— Сюда! — показали на открытые дверцы.
В толпу людей, стоявших перед входом в баню, успел незаметно втесаться только Иван.
Не дождавшись Поддубного, Третьяк один пошел по Борщаговской улице на западную окраину Киева. Свой ориентировочный маршрут он наметил заранее. В десяти — двенадцати километрах от Киева будет село Борщаговка, за ним — Белогородка, Личанка, Ясногородка, немецкая колония Осиково, Бышев и Томашевка. Вдалеке увидел домик Тамары Антоненко, их Пчелки, вспомнил, как они встречали здесь Новый год, слушали радио, делили калгановку Арсена Поддубного... Могли ли думать тогда, что все так изменится за четыре месяца.
Решил сделать остановку у Антоненко, а Тамару послать к Поддубному; если окажется, что тот по каким-то причинам остается в Киеве, Пчелку взять с собою. Вот и знакомое окно Тамариной комнаты. Но... На подоконнике — книги, стало быть, заходить нельзя. Не останавливаясь, прошел мимо.
Закончилась Борщаговская, позади остались лилипуты-халупки тихой зеленой окраины. Перейдя железнодорожное полотно, Третьяк остановился на взгорье, оглянулся. Перед ним лежал Киев, лежал в руинах, истерзанный врагом. Киев, один вид которого до боли сжимал сердце. Скоро ли увидит его? Каким?
Ровно через полтора года Александр Довженко в своем фронтовом блокноте сделает такую запись:
«Чем больше смотрю я на Киев, тем яснее вижу, какую огромную трагедию пережил он. Населения в Киеве фактически нет. Есть небольшая кучка убогих, нуждающихся и изнуренных людей. Нет детей, нет девушек, нет юношества. Только бабы и калеки. Картина потрясающая. Такого наша история на протяжении нескольких столетий не знает. Ведь Киев был миллионным городом. Сейчас на руинах тысяч пятьдесят.
Мы въезжаем в Киев днем 6‑го ноября 1943 года. Это было в день освобождения».

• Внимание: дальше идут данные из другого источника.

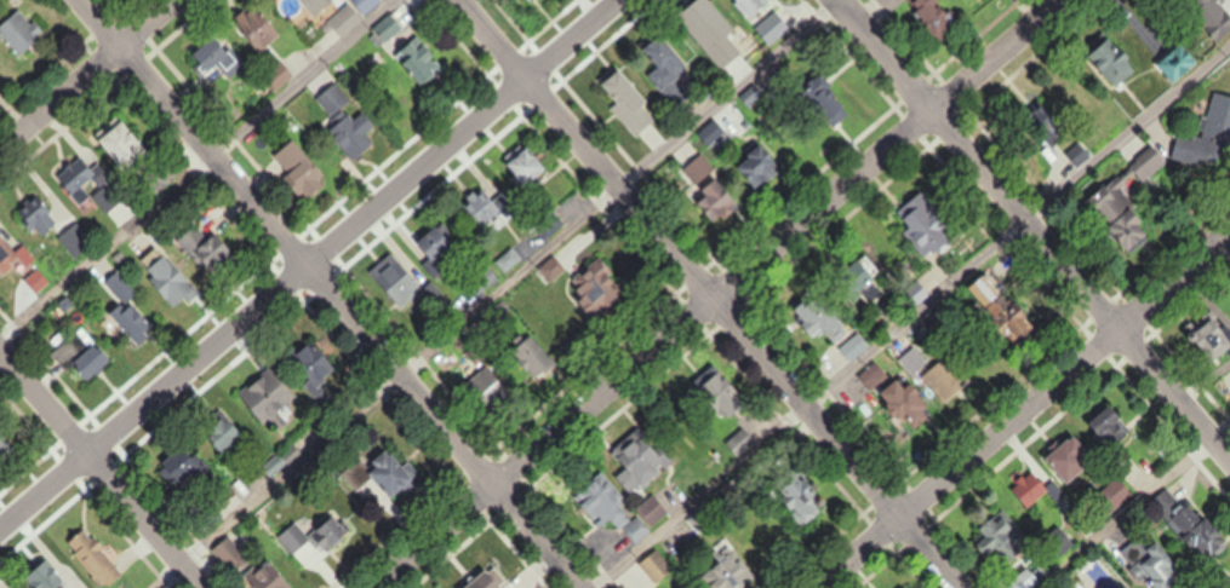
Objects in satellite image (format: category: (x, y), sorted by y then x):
building: (533, 0)
building: (1214, 3)
building: (315, 5)
building: (365, 5)
building: (754, 6)
building: (936, 16)
building: (344, 20)
building: (258, 27)
building: (389, 28)
building: (18, 30)
building: (218, 56)
building: (663, 60)
building: (419, 61)
building: (1180, 61)
building: (1118, 63)
road: (90, 76)
building: (629, 103)
building: (344, 119)
building: (1207, 131)
building: (122, 141)
building: (523, 164)
road: (193, 168)
building: (298, 168)
building: (762, 168)
building: (89, 185)
building: (711, 189)
building: (489, 208)
building: (1120, 213)
building: (547, 221)
building: (55, 225)
building: (926, 226)
road: (1034, 230)
building: (437, 242)
building: (208, 251)
building: (12, 255)
road: (308, 265)
building: (169, 279)
building: (405, 290)
building: (597, 291)
road: (715, 292)
road: (327, 293)
road: (492, 294)
road: (710, 294)
building: (127, 310)
building: (1003, 311)
road: (910, 314)
building: (819, 315)
building: (1217, 342)
building: (81, 354)
building: (534, 357)
building: (913, 360)
building: (315, 365)
building: (945, 379)
building: (491, 390)
building: (722, 394)
building: (268, 403)
building: (910, 404)
road: (1021, 409)
building: (1110, 428)
building: (227, 434)
building: (639, 460)
building: (1071, 460)
road: (101, 468)
building: (391, 474)
building: (1033, 488)
building: (797, 497)
building: (603, 501)
road: (1130, 504)
building: (651, 509)
building: (1191, 524)
building: (636, 528)
building: (292, 537)
building: (1002, 537)
building: (1057, 543)
building: (92, 558)
building: (655, 565)
building: (1157, 568)
building: (727, 574)
building: (45, 577)
building: (1031, 577)
building: (496, 585)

«Друзья мои! — мысленно обращался Третьяк к подпольщикам, ко все патриотам, остававшимся в Киеве. — Я не убегаю, нет. Я принял такое решение, чтобы не отдавать себя в руки врага, принял его с согласия моих товарищей по подполью. Пока фашистские захватчики топчут советскую землю, я не сложу оружия, буду бороться против них не на жизнь, а на смерть, и в этом клянусь вам. До свидания, любимые мои, родные земляки!..»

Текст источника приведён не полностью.